There’s only so much society can do to make having kids easier - free or low cost child care can be provided, I suppose some way could be found that I wouldn’t be permanently disadvantage for starting to have kids at 18 instead of waiting until I’ve finished advanced education etc. But society isn’t going to be able to do much about the lack of freedom that’s almost inherent in having kids. I have actually known a few people who essentially left their kids with grandparents from a few weeks after birth , visiting the kids only on weekends. No lack of freedom for the parents really at all - I try not to judge them but I really don’t understand why they had kids because I certainly wouldn’t have had kids if that was what I was going to do.

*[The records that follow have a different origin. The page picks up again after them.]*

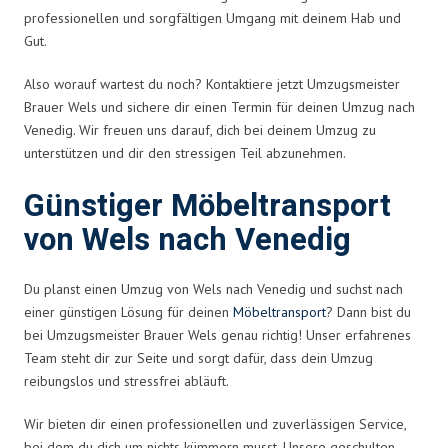
professionellen und sorgfältigen Umgang mit deinem Hab und
Gut.
Also worauf wartest du noch? Kontaktiere jetzt Umzugsmeister
Brauer Wels und sichere dir einen Termin für deinen Umzug nach
Venedig. Wir freuen uns darauf, dich bei deinem Umzug zu
unterstützen und dir den stressigen Teil abzunehmen.
Günstiger Möbeltransport
von Wels nach Venedig
Du planst einen Umzug von Wels nach Venedig und suchst nach
einer günstigen Lösung für deinen
Möbeltransport
? Dann bist du
bei Umzugsmeister Brauer Wels genau richtig! Unser erfahrenes
Team steht dir zur Seite und sorgt dafür, dass dein Umzug
reibungslos und stressfrei abläuft.
Wir bieten dir einen professionellen und zuverlässigen Service,
bei dem du dich um nichts kümmern musst. Unsere geschulten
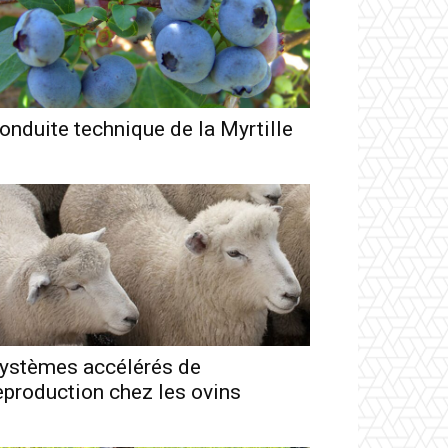
onduite technique de la Myrtille
ystèmes accélérés de
eproduction chez les ovins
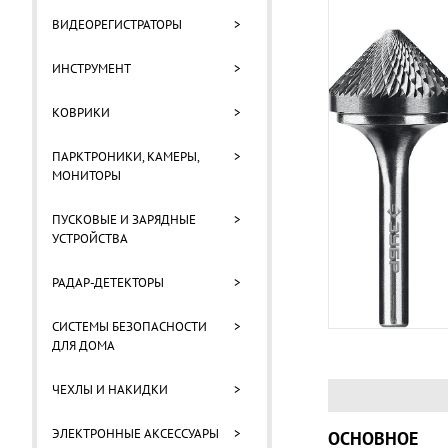
ВИДЕОРЕГИСТРАТОРЫ
>
ИНСТРУМЕНТ
>
КОВРИКИ
>
ПАРКТРОНИКИ, КАМЕРЫ,
>
МОНИТОРЫ
ПУСКОВЫЕ И ЗАРЯДНЫЕ
>
УСТРОЙСТВА
РАДАР-ДЕТЕКТОРЫ
>
СИСТЕМЫ БЕЗОПАСНОСТИ
>
ДЛЯ ДОМА
ЧЕХЛЫ И НАКИДКИ
>
ЭЛЕКТРОННЫЕ АКСЕССУАРЫ
>
ОСНОВНОЕ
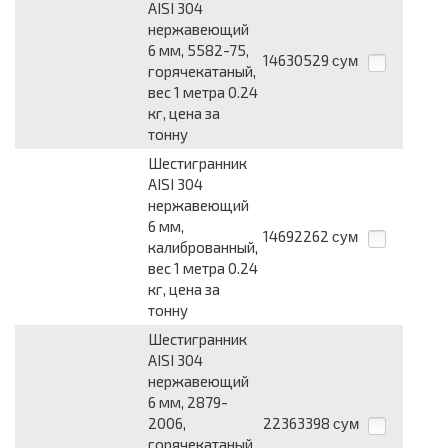
AISI 304
нержавеющий
6 мм, 5582-75,
14630529
сум
горячекатаный,
вес 1 метра 0.24
кг, цена за
тонну
Шестигранник
AISI 304
нержавеющий
6 мм,
14692262
сум
калиброванный,
вес 1 метра 0.24
кг, цена за
тонну
Шестигранник
AISI 304
нержавеющий
6 мм, 2879-
2006,
22363398
сум
горячекатаный,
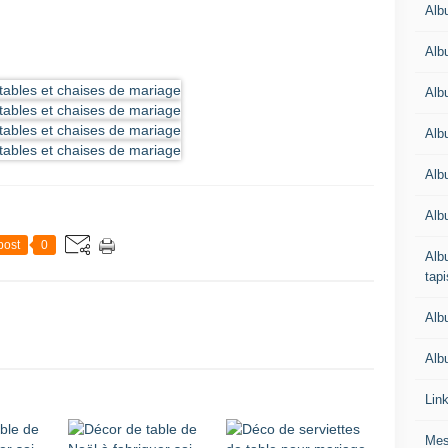
Alb
Alb
Alb
Alb
Albu
Alb
post
0
Albu
tapi
Alb
Albu
Lin
Mes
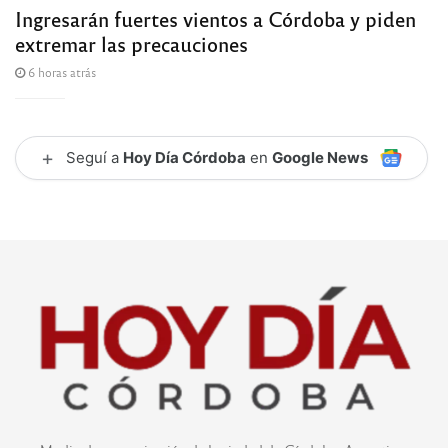
Ingresarán fuertes vientos a Córdoba y piden
extremar las precauciones
6 horas atrás
+
Seguí a
Hoy Día Córdoba
en
Google News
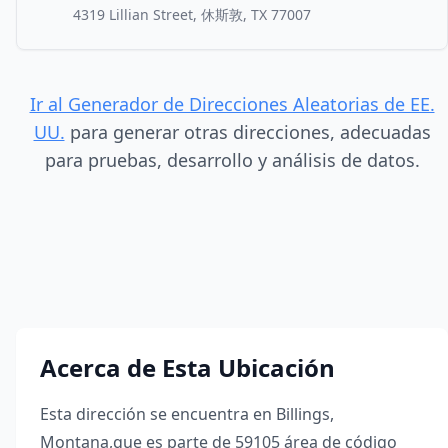
4319 Lillian Street, 休斯敦, TX 77007
Ir al Generador de Direcciones Aleatorias de EE.
UU.
para generar otras direcciones, adecuadas
para pruebas, desarrollo y análisis de datos.
Acerca de Esta Ubicación
Esta dirección se encuentra en
Billings
,
Montana
,
que es parte de
59105
área de código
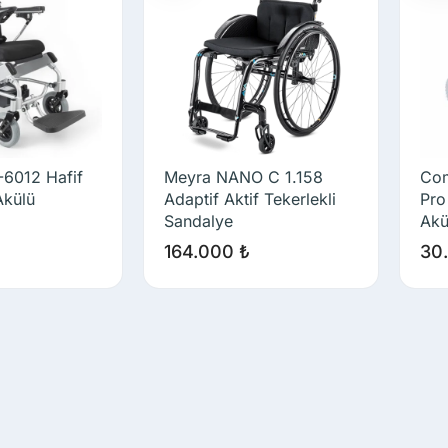
-6012 Hafif
Meyra NANO C 1.158
Com
Akülü
Adaptif Aktif Tekerlekli
Pro
Sandalye
Akü
164.000
₺
30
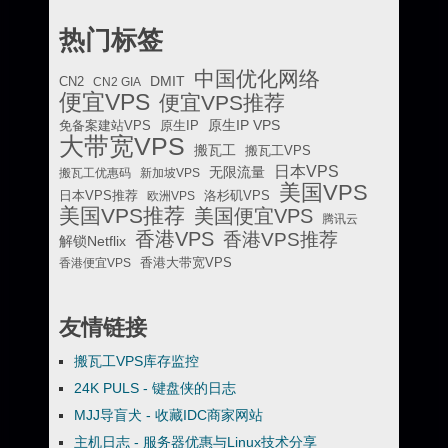
热门标签
中国优化网络
DMIT
CN2
CN2 GIA
便宜VPS
便宜VPS推荐
原生IP VPS
免备案建站VPS
原生IP
大带宽VPS
搬瓦工
搬瓦工VPS
日本VPS
无限流量
搬瓦工优惠码
新加坡VPS
美国VPS
日本VPS推荐
欧洲VPS
洛杉矶VPS
美国VPS推荐
美国便宜VPS
腾讯云
香港VPS
香港VPS推荐
解锁Netflix
香港便宜VPS
香港大带宽VPS
友情链接
搬瓦工VPS库存监控
24K PULS - 键盘侠的日志
MJJ导盲犬 - 收藏IDC商家网站
主机日志 - 服务器优惠与Linux技术分享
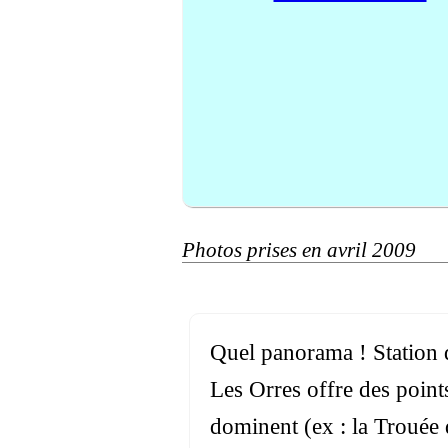
Photos prises en avril 2009
Quel panorama ! Station d
Les Orres offre des point
dominent (ex : la Trouée 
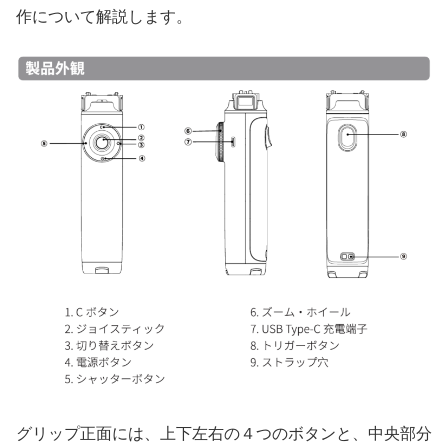
作について解説します。
グリップ正面には、上下左右の４つのボタンと、中央部分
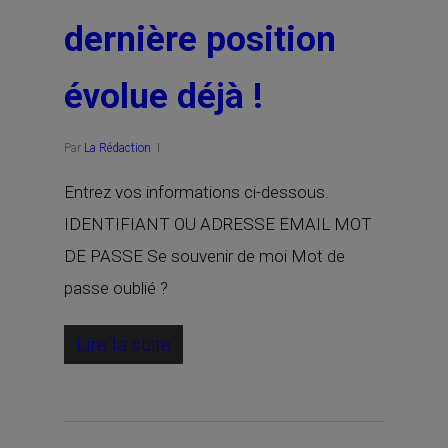
dernière position
évolue déjà !
Par
La Rédaction
Entrez vos informations ci-dessous.
IDENTIFIANT OU ADRESSE EMAIL MOT
DE PASSE Se souvenir de moi Mot de
passe oublié ?
Lire la suite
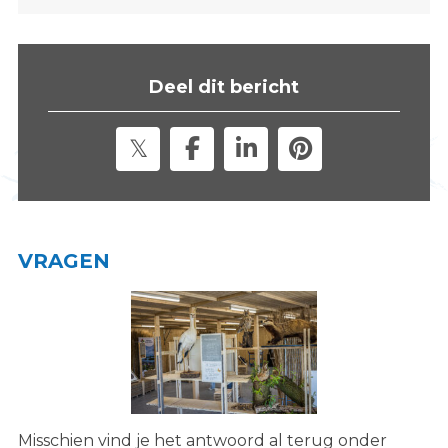
s
i
t
Deel dit bericht
e
"
VRAGEN
Misschien vind je het antwoord al terug onder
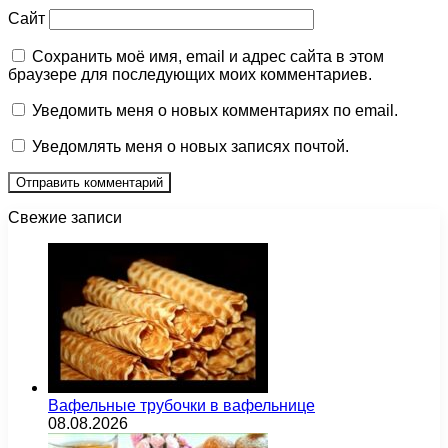
Сайт
Сохранить моё имя, email и адрес сайта в этом
браузере для последующих моих комментариев.
Уведомить меня о новых комментариях по email.
Уведомлять меня о новых записях почтой.
Свежие записи
Вафельные трубочки в вафельнице
08.08.2026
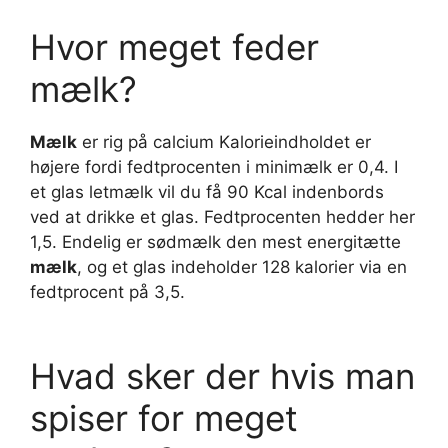
Hvor meget feder
mælk?
Mælk
er rig på calcium Kalorieindholdet er
højere fordi fedtprocenten i minimælk er 0,4. I
et glas letmælk vil du få 90 Kcal indenbords
ved at drikke et glas. Fedtprocenten hedder her
1,5. Endelig er sødmælk den mest energitætte
mælk
, og et glas indeholder 128 kalorier via en
fedtprocent på 3,5.
Hvad sker der hvis man
spiser for meget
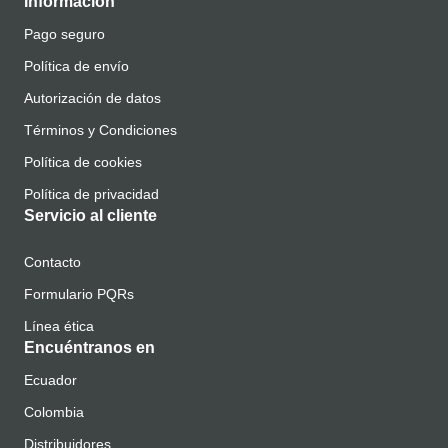
Información
Pago seguro
Política de envío
Autorización de datos
Términos y Condiciones
Política de cookies
Política de privacidad
Servicio al cliente
Contacto
Formulario PQRs
Línea ética
Encuéntranos en
Ecuador
Colombia
Distribuidores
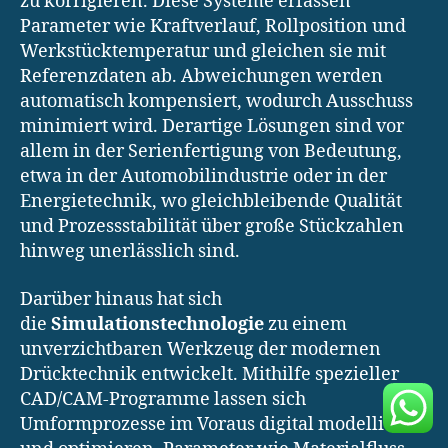
zu korrigieren. Diese Systeme erfassen
Parameter wie Kraftverlauf, Rollposition und
Werkstücktemperatur und gleichen sie mit
Referenzdaten ab. Abweichungen werden
automatisch kompensiert, wodurch Ausschuss
minimiert wird. Derartige Lösungen sind vor
allem in der Serienfertigung von Bedeutung,
etwa in der Automobilindustrie oder in der
Energietechnik, wo gleichbleibende Qualität
und Prozessstabilität über große Stückzahlen
hinweg unerlässlich sind.
Darüber hinaus hat sich
die
Simulationstechnologie
zu einem
unverzichtbaren Werkzeug der modernen
Drücktechnik entwickelt. Mithilfe spezieller
CAD/CAM-Programme lassen sich
Umformprozesse im Voraus digital modellieren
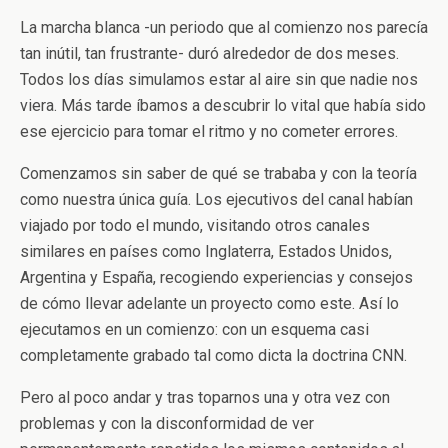
La marcha blanca -un periodo que al comienzo nos parecía
tan inútil, tan frustrante- duró alrededor de dos meses.
Todos los días simulamos estar al aire sin que nadie nos
viera. Más tarde íbamos a descubrir lo vital que había sido
ese ejercicio para tomar el ritmo y no cometer errores.
Comenzamos sin saber de qué se trababa y con la teoría
como nuestra única guía. Los ejecutivos del canal habían
viajado por todo el mundo, visitando otros canales
similares en países como Inglaterra, Estados Unidos,
Argentina y España, recogiendo experiencias y consejos
de cómo llevar adelante un proyecto como este. Así lo
ejecutamos en un comienzo: con un esquema casi
completamente grabado tal como dicta la doctrina CNN.
Pero al poco andar y tras toparnos una y otra vez con
problemas y con la disconformidad de ver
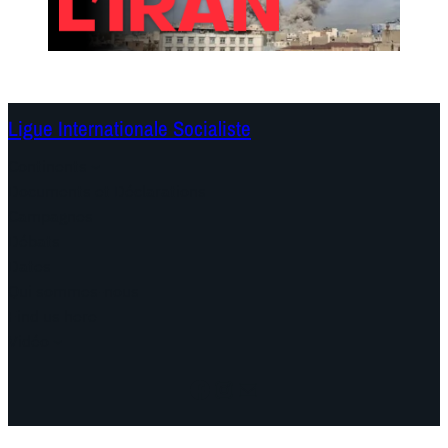
Ligue Internationale Socialiste
Continents
Documents et Déclarations
Campagnes
Débats
Dates
Qui sommes-nous
Find us here
Vidéo
Facebook
Instagram
Mail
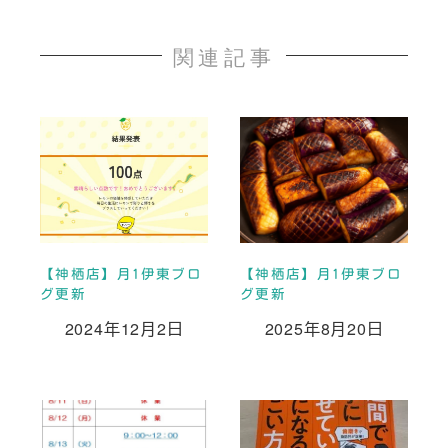
関連記事
【神栖店】月1伊東ブロ
【神栖店】月1伊東ブロ
グ更新
グ更新
2024年12月2日
2025年8月20日
投稿日
投稿日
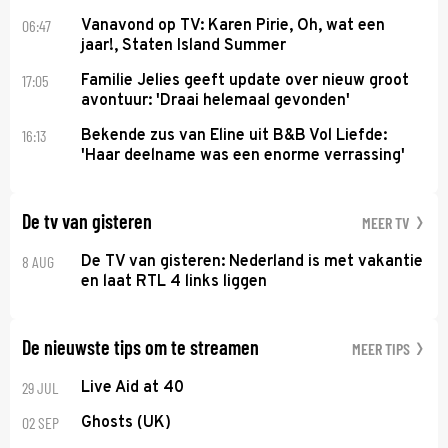
06:47
Vanavond op TV: Karen Pirie, Oh, wat een
jaar!, Staten Island Summer
17:05
Familie Jelies geeft update over nieuw groot
avontuur: 'Draai helemaal gevonden'
16:13
Bekende zus van Eline uit B&B Vol Liefde:
'Haar deelname was een enorme verrassing'
De tv van gisteren
MEER TV
8 AUG
De TV van gisteren: Nederland is met vakantie
en laat RTL 4 links liggen
De nieuwste tips om te streamen
MEER TIPS
29 JUL
Live Aid at 40
02 SEP
Ghosts (UK)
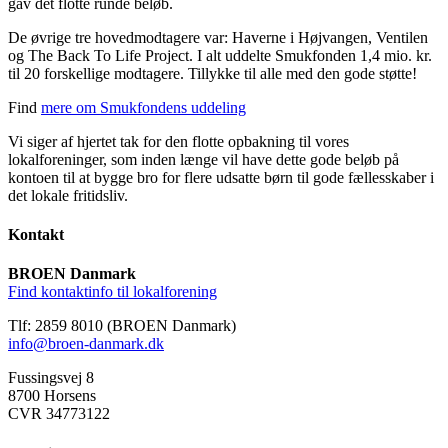
gav det flotte runde beløb.
De øvrige tre hovedmodtagere var: Haverne i Højvangen, Ventilen
og The Back To Life Project. I alt uddelte Smukfonden 1,4 mio. kr.
til 20 forskellige modtagere. Tillykke til alle med den gode støtte!
Find
mere om Smukfondens uddeling
Vi siger af hjertet tak for den flotte opbakning til vores
lokalforeninger, som inden længe vil have dette gode beløb på
kontoen til at bygge bro for flere udsatte børn til gode fællesskaber i
det lokale fritidsliv.
Kontakt
BROEN Danmark
Find kontaktinfo til lokalforening
Tlf: 2859 8010 (BROEN Danmark)
info@broen-danmark.dk
Fussingsvej 8
8700 Horsens
CVR 34773122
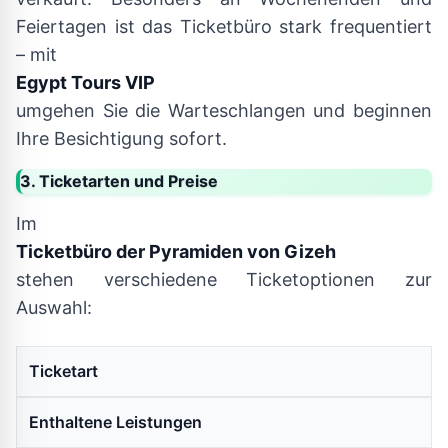
Feiertagen ist das Ticketbüro stark frequentiert
– mit
Egypt Tours VIP
umgehen Sie die Warteschlangen und beginnen
Ihre Besichtigung sofort.
3. Ticketarten und Preise
Im
Ticketbüro der Pyramiden von Gizeh
stehen verschiedene Ticketoptionen zur
Auswahl:
Ticketart
Enthaltene Leistungen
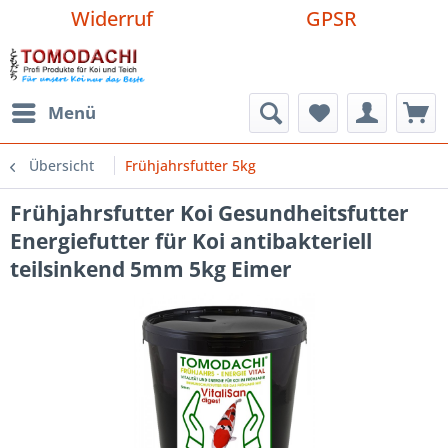
Widerruf
GPSR
Menü
Übersicht
Frühjahrsfutter 5kg
Frühjahrsfutter Koi Gesundheitsfutter
Energiefutter für Koi antibakteriell
teilsinkend 5mm 5kg Eimer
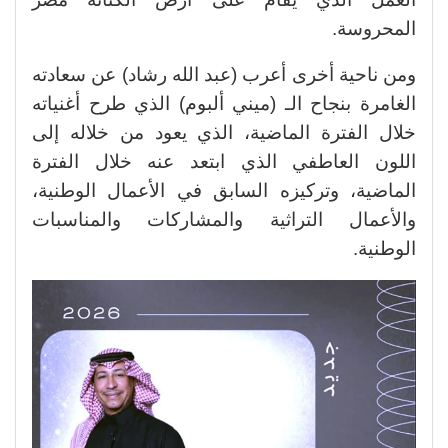
المحروسة.
ومن ناحية أخرى أعرب (عبد الله رشاد) عن سعادته
الغامرة بنجاح الـ (ميني ألبوم) الذي طرح أغنياته
خلال الفترة الماضية، الذي يعود من خلاله إلى
اللون العاطفي الذي ابتعد عنه خلال الفترة
الماضية، وتركيزه السابق في الأعمال الوطنية،
والأعمال التراثية والمشاركات والمناسبات
الوطنية.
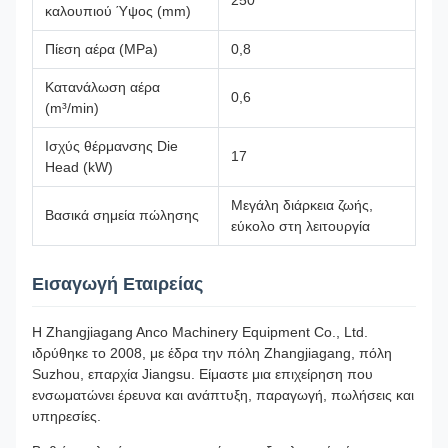
250
καλουπιού Ύψος (mm)
Πίεση αέρα (MPa)
0,8
Κατανάλωση αέρα
0,6
(m³/min)
Ισχύς θέρμανσης Die
17
Head (kW)
Μεγάλη διάρκεια ζωής,
Βασικά σημεία πώλησης
εύκολο στη λειτουργία
Εισαγωγή Εταιρείας
Η Zhangjiagang Anco Machinery Equipment Co., Ltd.
ιδρύθηκε το 2008, με έδρα την πόλη Zhangjiagang, πόλη
Suzhou, επαρχία Jiangsu. Είμαστε μια επιχείρηση που
ενσωματώνει έρευνα και ανάπτυξη, παραγωγή, πωλήσεις και
υπηρεσίες.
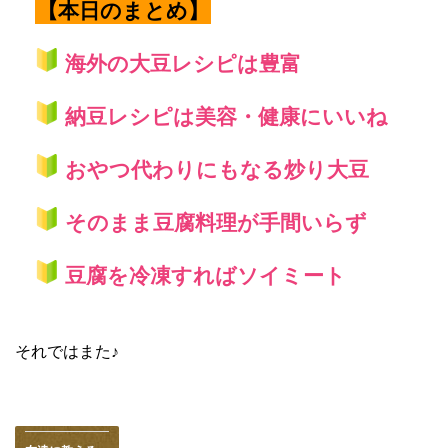
【本日のまとめ】
海外の大豆レシピは豊富
納豆レシピは美容・健康にいいね
おやつ代わりにもなる炒り大豆
そのまま豆腐料理が手間いらず
豆腐を冷凍すればソイミート
それではまた♪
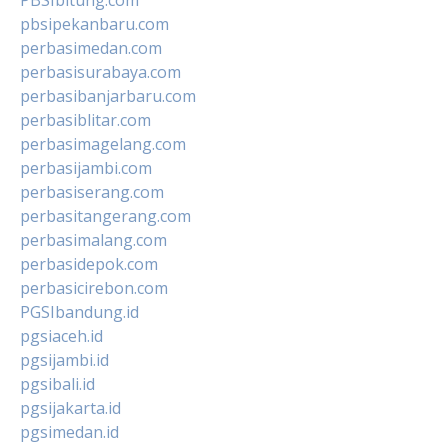
pbsipekanbaru.com
perbasimedan.com
perbasisurabaya.com
perbasibanjarbaru.com
perbasiblitar.com
perbasimagelang.com
perbasijambi.com
perbasiserang.com
perbasitangerang.com
perbasimalang.com
perbasidepok.com
perbasicirebon.com
PGSIbandung.id
pgsiaceh.id
pgsijambi.id
pgsibali.id
pgsijakarta.id
pgsimedan.id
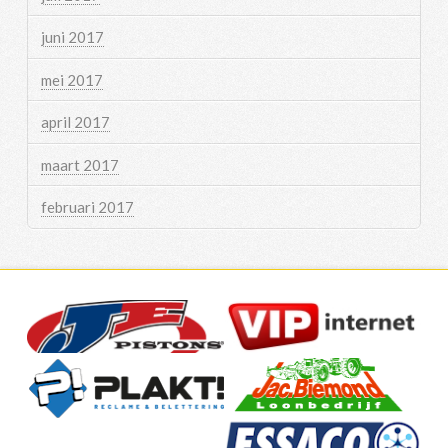
juni 2017
mei 2017
april 2017
maart 2017
februari 2017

You want people to have children?
Make a world that people want to bring children into. One that isn’t a crumbling post-capitalist hellscape.
The reason the baby boom happened is that the defeat of Imperial Japan and Nazi Germany made the world a better place and people felt hopeful about the future. Cold War and all, it was still a far more positive and forward-looking time than anyone born in the last few decades can imagine. People believed their children would have better lives.
Who thinks that now? No one who’s paying attention.
That’s a very strong statement.
In fact, when we have been weighing whether to have more kids, a minor hiccup in the second pregnancy - and the fact that it could have turned out much worse than a minor hiccup - is a big part of the reason why we are debating having a third kid rather than already doing it.